HUNDREDS of teachers, local government workers, firefighters and lecturers in West Cheshire took part in industrial action to fight pension cuts as 20,000 children stayed home from school.

Crowds, waving flags and placards reading ‘Save our pensions’ and ‘Hands off our pensions’, flocked to Chester Town Hall last Thursday to join the national fight against public sector spending cuts.

Children and parents joined the protest drawing colourful slogans on the paving stones with chalk, while retired public sector workers held banners in the first rally in the city for 20 years.

Crowds cheered and clapped as speakers from the National Union of Teachers (NUT), Public and Commercial Services Union (PCS), University and College Union (UCU) and the Education Union (ACT) slated the Government cuts as an insult to ‘a lifetime dedicated to hard work and the public sector’.

About 350 people joined the rally in the afternoon, as 43 Cheshire schools closed their gates while teachers abandoned their classrooms and joined the fight at the picket lines.

Addressing the crowds, Greg Foster, of Cheshire West NUT, said: “Our pensions are not gold-plated, they were not handed to us – we fought to gain them.

“We will need to fight if we want to keep them, we will not be the generation to give back the benefits, that is not a shame we want in our hands.
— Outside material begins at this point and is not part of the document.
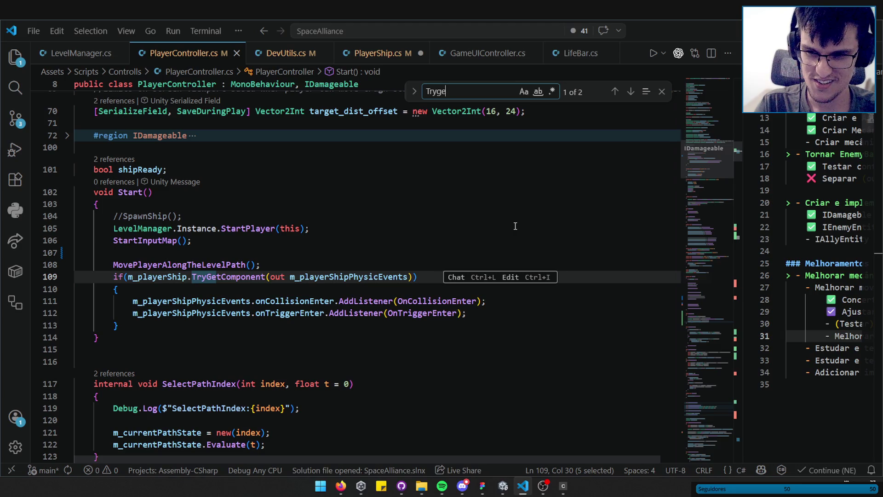
key("alt+Left")
key("alt+Right")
“They are wanting us to work until we are 67 or 68. Do they expect that after working to exhaustion that we will live for another 20 years? This Government wants us to retire and then die, saving them a fortune.
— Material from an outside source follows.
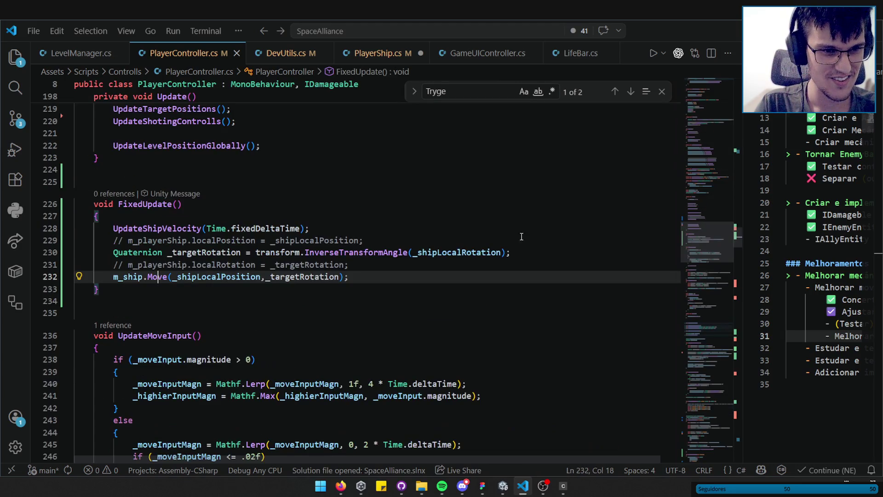
key("alt+Right")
“We are all in this together, together in the fight for our lives and united we will win this battle.”

Speakers vowed they planned to fight the Government every step of the way, uniting in a promise to return in the autumn for a mass protest, where they hope to be joined by the headteachers’ union.

Meanwhile, about 20,000 children stayed at home after a third of Cheshire schools across the borough locked their gates as teachers joined the fight, while 36 partially closed and 80 opened as usual.